Problem details
The whole listing below needs to be retyped without a single change.

#####

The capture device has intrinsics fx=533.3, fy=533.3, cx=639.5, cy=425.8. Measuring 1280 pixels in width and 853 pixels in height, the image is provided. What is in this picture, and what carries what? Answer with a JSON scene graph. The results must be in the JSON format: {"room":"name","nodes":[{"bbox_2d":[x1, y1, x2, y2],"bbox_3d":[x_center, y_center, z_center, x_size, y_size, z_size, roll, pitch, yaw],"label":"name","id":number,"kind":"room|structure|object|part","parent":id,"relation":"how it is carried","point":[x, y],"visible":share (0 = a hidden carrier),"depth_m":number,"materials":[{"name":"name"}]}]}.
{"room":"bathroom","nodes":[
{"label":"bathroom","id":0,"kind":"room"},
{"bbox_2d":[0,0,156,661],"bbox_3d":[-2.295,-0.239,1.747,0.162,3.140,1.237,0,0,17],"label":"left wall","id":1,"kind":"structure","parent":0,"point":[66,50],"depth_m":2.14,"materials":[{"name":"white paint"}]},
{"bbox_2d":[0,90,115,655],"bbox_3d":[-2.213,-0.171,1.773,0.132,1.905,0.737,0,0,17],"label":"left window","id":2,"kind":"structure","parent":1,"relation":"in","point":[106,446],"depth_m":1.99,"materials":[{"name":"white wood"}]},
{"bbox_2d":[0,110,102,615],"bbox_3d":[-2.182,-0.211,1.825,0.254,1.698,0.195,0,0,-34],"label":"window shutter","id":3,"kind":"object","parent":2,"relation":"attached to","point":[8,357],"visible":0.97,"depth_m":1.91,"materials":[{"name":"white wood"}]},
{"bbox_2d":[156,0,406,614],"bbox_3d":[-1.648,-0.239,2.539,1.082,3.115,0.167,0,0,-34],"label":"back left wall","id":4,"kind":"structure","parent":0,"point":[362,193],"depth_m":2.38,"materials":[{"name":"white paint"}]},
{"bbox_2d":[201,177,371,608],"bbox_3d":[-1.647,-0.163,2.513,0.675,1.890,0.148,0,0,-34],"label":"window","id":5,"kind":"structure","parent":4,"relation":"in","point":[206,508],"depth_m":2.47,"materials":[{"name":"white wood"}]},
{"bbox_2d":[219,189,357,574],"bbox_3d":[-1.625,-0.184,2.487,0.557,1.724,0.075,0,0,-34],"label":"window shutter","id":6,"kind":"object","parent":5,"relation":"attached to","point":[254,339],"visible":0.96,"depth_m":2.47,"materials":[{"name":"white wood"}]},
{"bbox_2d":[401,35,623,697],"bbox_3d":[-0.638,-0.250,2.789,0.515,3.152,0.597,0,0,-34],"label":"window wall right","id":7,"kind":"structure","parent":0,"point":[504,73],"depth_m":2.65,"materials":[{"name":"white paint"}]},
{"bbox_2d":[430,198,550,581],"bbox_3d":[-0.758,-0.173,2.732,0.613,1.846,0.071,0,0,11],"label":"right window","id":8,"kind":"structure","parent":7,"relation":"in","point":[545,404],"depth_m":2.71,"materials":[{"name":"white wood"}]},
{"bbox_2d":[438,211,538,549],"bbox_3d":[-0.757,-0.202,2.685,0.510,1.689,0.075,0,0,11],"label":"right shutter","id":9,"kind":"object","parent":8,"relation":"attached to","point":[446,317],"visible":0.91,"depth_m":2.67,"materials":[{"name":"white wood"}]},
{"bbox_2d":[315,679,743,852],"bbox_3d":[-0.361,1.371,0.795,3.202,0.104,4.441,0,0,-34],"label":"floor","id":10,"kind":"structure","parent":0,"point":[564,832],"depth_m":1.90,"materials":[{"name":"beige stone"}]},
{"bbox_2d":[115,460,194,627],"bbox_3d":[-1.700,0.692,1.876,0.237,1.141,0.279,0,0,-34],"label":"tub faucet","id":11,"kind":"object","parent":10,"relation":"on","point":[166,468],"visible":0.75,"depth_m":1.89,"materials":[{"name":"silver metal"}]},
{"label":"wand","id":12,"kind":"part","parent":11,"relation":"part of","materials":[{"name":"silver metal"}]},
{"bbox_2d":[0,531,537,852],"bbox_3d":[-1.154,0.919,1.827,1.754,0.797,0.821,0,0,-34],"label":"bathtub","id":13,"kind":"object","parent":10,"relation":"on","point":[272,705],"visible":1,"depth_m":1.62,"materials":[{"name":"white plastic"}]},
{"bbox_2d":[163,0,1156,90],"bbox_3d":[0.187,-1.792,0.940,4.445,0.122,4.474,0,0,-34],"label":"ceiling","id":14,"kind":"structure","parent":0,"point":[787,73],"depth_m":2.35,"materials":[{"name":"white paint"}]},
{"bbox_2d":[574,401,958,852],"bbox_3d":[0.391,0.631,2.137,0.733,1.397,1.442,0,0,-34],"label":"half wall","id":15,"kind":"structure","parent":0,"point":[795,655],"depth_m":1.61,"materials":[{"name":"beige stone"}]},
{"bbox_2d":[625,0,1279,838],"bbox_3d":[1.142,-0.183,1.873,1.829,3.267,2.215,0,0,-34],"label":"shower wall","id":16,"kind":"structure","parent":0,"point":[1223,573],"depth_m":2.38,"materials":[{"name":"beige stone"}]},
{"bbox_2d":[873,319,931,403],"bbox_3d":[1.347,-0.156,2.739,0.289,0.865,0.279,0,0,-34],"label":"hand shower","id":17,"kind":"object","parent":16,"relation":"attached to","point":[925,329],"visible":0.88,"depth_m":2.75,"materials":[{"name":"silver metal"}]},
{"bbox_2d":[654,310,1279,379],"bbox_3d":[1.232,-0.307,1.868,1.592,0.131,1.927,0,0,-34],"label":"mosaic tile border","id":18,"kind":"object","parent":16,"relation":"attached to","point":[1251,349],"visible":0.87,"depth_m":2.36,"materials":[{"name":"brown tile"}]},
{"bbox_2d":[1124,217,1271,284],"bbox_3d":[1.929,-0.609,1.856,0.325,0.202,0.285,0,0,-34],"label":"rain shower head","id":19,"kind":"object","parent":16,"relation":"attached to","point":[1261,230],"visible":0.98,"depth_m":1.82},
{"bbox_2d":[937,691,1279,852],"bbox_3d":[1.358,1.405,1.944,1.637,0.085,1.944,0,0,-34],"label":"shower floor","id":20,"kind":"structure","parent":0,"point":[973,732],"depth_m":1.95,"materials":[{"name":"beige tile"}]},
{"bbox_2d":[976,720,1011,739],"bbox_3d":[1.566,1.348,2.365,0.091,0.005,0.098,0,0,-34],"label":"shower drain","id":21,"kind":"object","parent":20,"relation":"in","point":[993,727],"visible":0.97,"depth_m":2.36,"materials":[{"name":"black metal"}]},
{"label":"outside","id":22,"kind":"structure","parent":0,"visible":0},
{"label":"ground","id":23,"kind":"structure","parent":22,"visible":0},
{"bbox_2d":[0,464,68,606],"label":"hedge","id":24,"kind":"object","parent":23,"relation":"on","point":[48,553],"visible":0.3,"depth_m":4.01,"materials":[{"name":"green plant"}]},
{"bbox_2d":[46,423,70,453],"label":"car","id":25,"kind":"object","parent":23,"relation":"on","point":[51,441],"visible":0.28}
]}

#####

Task response
The capture device has intrinsics fx=533.3, fy=533.3, cx=639.5, cy=425.8. Measuring 1280 pixels in width and 853 pixels in height, the image is provided. What is in this picture, and what carries what? Answer with a JSON scene graph. The results must be in the JSON format: {"room":"name","nodes":[{"bbox_2d":[x1, y1, x2, y2],"bbox_3d":[x_center, y_center, z_center, x_size, y_size, z_size, roll, pitch, yaw],"label":"name","id":number,"kind":"room|structure|object|part","parent":id,"relation":"how it is carried","point":[x, y],"visible":share (0 = a hidden carrier),"depth_m":number,"materials":[{"name":"name"}]}]}.
{"room":"bathroom","nodes":[
{"label":"bathroom","id":0,"kind":"room"},
{"bbox_2d":[0,0,156,661],"bbox_3d":[-2.295,-0.239,1.747,0.162,3.140,1.237,0,0,17],"label":"left wall","id":1,"kind":"structure","parent":0,"point":[66,50],"depth_m":2.14,"materials":[{"name":"white paint"}]},
{"bbox_2d":[0,90,115,655],"bbox_3d":[-2.213,-0.171,1.773,0.132,1.905,0.737,0,0,17],"label":"left window","id":2,"kind":"structure","parent":1,"relation":"in","point":[106,446],"depth_m":1.99,"materials":[{"name":"white wood"}]},
{"bbox_2d":[0,110,102,615],"bbox_3d":[-2.182,-0.211,1.825,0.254,1.698,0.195,0,0,-34],"label":"window shutter","id":3,"kind":"object","parent":2,"relation":"attached to","point":[8,357],"visible":0.97,"depth_m":1.91,"materials":[{"name":"white wood"}]},
{"bbox_2d":[156,0,406,614],"bbox_3d":[-1.648,-0.239,2.539,1.082,3.115,0.167,0,0,-34],"label":"back left wall","id":4,"kind":"structure","parent":0,"point":[362,193],"depth_m":2.38,"materials":[{"name":"white paint"}]},
{"bbox_2d":[201,177,371,608],"bbox_3d":[-1.647,-0.163,2.513,0.675,1.890,0.148,0,0,-34],"label":"window","id":5,"kind":"structure","parent":4,"relation":"in","point":[206,508],"depth_m":2.47,"materials":[{"name":"white wood"}]},
{"bbox_2d":[219,189,357,574],"bbox_3d":[-1.625,-0.184,2.487,0.557,1.724,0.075,0,0,-34],"label":"window shutter","id":6,"kind":"object","parent":5,"relation":"attached to","point":[254,339],"visible":0.96,"depth_m":2.47,"materials":[{"name":"white wood"}]},
{"bbox_2d":[401,35,623,697],"bbox_3d":[-0.638,-0.250,2.789,0.515,3.152,0.597,0,0,-34],"label":"window wall right","id":7,"kind":"structure","parent":0,"point":[504,73],"depth_m":2.65,"materials":[{"name":"white paint"}]},
{"bbox_2d":[430,198,550,581],"bbox_3d":[-0.758,-0.173,2.732,0.613,1.846,0.071,0,0,11],"label":"right window","id":8,"kind":"structure","parent":7,"relation":"in","point":[545,404],"depth_m":2.71,"materials":[{"name":"white wood"}]},
{"bbox_2d":[438,211,538,549],"bbox_3d":[-0.757,-0.202,2.685,0.510,1.689,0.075,0,0,11],"label":"right shutter","id":9,"kind":"object","parent":8,"relation":"attached to","point":[446,317],"visible":0.91,"depth_m":2.67,"materials":[{"name":"white wood"}]},
{"bbox_2d":[315,679,743,852],"bbox_3d":[-0.361,1.371,0.795,3.202,0.104,4.441,0,0,-34],"label":"floor","id":10,"kind":"structure","parent":0,"point":[564,832],"depth_m":1.90,"materials":[{"name":"beige stone"}]},
{"bbox_2d":[115,460,194,627],"bbox_3d":[-1.700,0.692,1.876,0.237,1.141,0.279,0,0,-34],"label":"tub faucet","id":11,"kind":"object","parent":10,"relation":"on","point":[166,468],"visible":0.75,"depth_m":1.89,"materials":[{"name":"silver metal"}]},
{"label":"wand","id":12,"kind":"part","parent":11,"relation":"part of","materials":[{"name":"silver metal"}]},
{"bbox_2d":[0,531,537,852],"bbox_3d":[-1.154,0.919,1.827,1.754,0.797,0.821,0,0,-34],"label":"bathtub","id":13,"kind":"object","parent":10,"relation":"on","point":[272,705],"visible":1,"depth_m":1.62,"materials":[{"name":"white plastic"}]},
{"bbox_2d":[163,0,1156,90],"bbox_3d":[0.187,-1.792,0.940,4.445,0.122,4.474,0,0,-34],"label":"ceiling","id":14,"kind":"structure","parent":0,"point":[787,73],"depth_m":2.35,"materials":[{"name":"white paint"}]},
{"bbox_2d":[574,401,958,852],"bbox_3d":[0.391,0.631,2.137,0.733,1.397,1.442,0,0,-34],"label":"half wall","id":15,"kind":"structure","parent":0,"point":[795,655],"depth_m":1.61,"materials":[{"name":"beige stone"}]},
{"bbox_2d":[625,0,1279,838],"bbox_3d":[1.142,-0.183,1.873,1.829,3.267,2.215,0,0,-34],"label":"shower wall","id":16,"kind":"structure","parent":0,"point":[1223,573],"depth_m":2.38,"materials":[{"name":"beige stone"}]},
{"bbox_2d":[873,319,931,403],"bbox_3d":[1.347,-0.156,2.739,0.289,0.865,0.279,0,0,-34],"label":"hand shower","id":17,"kind":"object","parent":16,"relation":"attached to","point":[925,329],"visible":0.88,"depth_m":2.75,"materials":[{"name":"silver metal"}]},
{"bbox_2d":[654,310,1279,379],"bbox_3d":[1.232,-0.307,1.868,1.592,0.131,1.927,0,0,-34],"label":"mosaic tile border","id":18,"kind":"object","parent":16,"relation":"attached to","point":[1251,349],"visible":0.87,"depth_m":2.36,"materials":[{"name":"brown tile"}]},
{"bbox_2d":[1124,217,1271,284],"bbox_3d":[1.929,-0.609,1.856,0.325,0.202,0.285,0,0,-34],"label":"rain shower head","id":19,"kind":"object","parent":16,"relation":"attached to","point":[1261,230],"visible":0.98,"depth_m":1.82},
{"bbox_2d":[937,691,1279,852],"bbox_3d":[1.358,1.405,1.944,1.637,0.085,1.944,0,0,-34],"label":"shower floor","id":20,"kind":"structure","parent":0,"point":[973,732],"depth_m":1.95,"materials":[{"name":"beige tile"}]},
{"bbox_2d":[976,720,1011,739],"bbox_3d":[1.566,1.348,2.365,0.091,0.005,0.098,0,0,-34],"label":"shower drain","id":21,"kind":"object","parent":20,"relation":"in","point":[993,727],"visible":0.97,"depth_m":2.36,"materials":[{"name":"black metal"}]},
{"label":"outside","id":22,"kind":"structure","parent":0,"visible":0},
{"label":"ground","id":23,"kind":"structure","parent":22,"visible":0},
{"bbox_2d":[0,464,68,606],"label":"hedge","id":24,"kind":"object","parent":23,"relation":"on","point":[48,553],"visible":0.3,"depth_m":4.01,"materials":[{"name":"green plant"}]},
{"bbox_2d":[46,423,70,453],"label":"car","id":25,"kind":"object","parent":23,"relation":"on","point":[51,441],"visible":0.28}
]}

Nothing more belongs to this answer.